*** Opening of Provided records ***

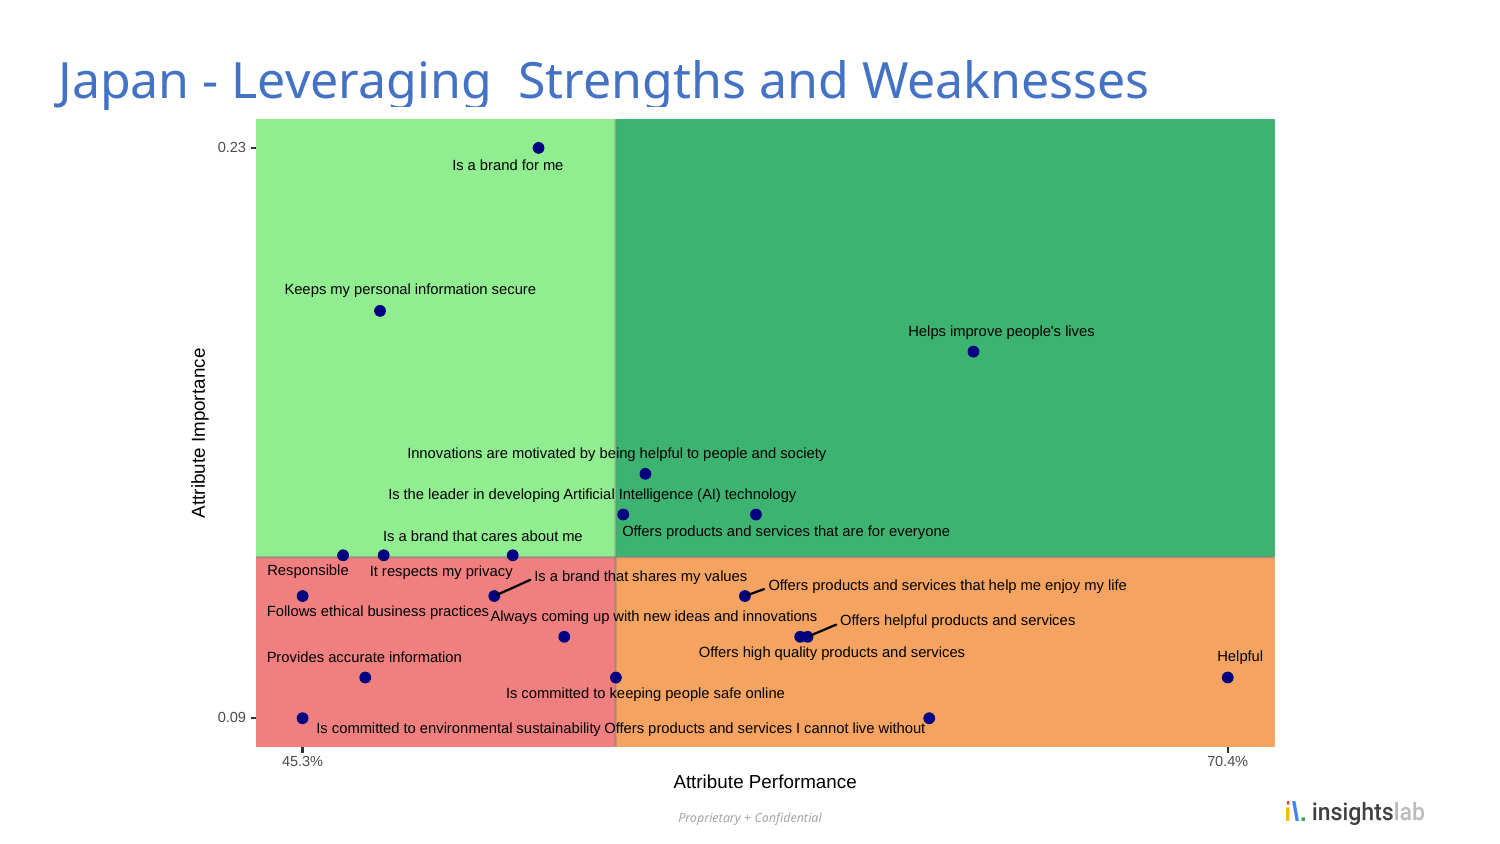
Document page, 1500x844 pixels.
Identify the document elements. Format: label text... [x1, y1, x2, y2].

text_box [182, 107, 1286, 806]
title Japan - Leveraging Strengths and Weaknesses [43, 40, 1338, 124]
picture [1286, 801, 1424, 825]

*** Close of Provided records ***

**The problem:** From the first line above to the last, copy the records exactly but omit the pictures.

**Result of the task:**
Document page, 1500x844 pixels.
Identify the document elements. Format: label text... [x1, y1, x2, y2].

text_box [182, 107, 1286, 806]
title Japan - Leveraging Strengths and Weaknesses [43, 40, 1338, 124]
picture [1286, 801, 1424, 825]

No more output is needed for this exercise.